Job: Among the records below, find each line containing the word "streaming" and copy it.

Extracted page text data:
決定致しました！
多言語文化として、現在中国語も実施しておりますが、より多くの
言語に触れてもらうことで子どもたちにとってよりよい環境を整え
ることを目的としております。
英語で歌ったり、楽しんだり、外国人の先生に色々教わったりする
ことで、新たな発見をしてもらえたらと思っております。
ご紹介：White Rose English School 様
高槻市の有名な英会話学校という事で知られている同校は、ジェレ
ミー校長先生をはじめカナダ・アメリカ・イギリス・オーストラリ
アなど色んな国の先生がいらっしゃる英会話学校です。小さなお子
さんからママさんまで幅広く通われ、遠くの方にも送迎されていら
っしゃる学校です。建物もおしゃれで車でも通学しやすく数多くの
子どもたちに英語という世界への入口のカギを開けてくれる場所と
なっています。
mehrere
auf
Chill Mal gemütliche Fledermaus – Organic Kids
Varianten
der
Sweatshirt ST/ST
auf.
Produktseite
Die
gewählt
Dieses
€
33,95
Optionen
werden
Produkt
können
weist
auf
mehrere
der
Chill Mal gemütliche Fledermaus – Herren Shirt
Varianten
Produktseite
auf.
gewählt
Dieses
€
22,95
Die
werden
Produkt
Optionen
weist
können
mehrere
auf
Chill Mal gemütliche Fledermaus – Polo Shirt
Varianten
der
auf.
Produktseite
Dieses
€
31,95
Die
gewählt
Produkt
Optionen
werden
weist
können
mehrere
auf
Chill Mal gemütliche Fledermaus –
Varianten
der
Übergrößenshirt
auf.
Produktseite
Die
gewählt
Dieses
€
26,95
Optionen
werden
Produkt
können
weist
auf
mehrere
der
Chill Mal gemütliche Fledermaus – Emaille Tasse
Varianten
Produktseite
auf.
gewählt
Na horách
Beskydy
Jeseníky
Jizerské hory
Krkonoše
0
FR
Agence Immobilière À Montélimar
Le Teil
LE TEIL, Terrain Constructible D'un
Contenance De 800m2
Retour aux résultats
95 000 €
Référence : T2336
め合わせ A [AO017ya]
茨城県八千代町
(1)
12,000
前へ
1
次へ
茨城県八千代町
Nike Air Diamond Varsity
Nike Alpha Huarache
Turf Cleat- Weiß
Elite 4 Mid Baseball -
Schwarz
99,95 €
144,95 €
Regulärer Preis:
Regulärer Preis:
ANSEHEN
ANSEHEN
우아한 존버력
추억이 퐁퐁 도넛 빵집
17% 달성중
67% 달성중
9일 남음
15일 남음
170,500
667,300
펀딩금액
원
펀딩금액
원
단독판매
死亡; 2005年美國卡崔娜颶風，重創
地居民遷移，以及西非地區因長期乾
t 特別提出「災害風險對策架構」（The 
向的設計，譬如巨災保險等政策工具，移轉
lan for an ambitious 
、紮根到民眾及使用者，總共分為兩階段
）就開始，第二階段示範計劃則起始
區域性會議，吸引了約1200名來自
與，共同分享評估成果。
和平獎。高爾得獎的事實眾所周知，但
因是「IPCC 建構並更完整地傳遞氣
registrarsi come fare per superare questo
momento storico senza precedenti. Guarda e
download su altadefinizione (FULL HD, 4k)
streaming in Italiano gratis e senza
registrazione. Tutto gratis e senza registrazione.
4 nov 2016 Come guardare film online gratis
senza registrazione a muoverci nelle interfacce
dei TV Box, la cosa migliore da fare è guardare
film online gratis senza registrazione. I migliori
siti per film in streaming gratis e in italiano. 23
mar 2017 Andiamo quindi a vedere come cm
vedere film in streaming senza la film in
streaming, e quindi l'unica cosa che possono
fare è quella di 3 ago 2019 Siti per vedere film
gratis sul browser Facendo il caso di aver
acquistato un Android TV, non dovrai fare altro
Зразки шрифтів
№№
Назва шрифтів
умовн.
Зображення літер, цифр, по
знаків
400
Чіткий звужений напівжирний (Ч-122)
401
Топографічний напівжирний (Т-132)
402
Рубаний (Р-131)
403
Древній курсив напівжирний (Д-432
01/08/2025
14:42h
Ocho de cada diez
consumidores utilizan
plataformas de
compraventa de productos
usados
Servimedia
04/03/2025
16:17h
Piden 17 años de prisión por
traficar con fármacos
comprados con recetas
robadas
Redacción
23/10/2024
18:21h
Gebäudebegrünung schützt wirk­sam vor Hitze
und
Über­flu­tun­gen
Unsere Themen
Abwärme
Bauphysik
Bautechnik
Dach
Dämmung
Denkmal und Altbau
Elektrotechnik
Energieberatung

Solution to the problem:
streaming in Italiano gratis e senza
siti per film in streaming gratis e in italiano. 23
vedere film in streaming senza la film in
streaming, e quindi l'unica cosa che possono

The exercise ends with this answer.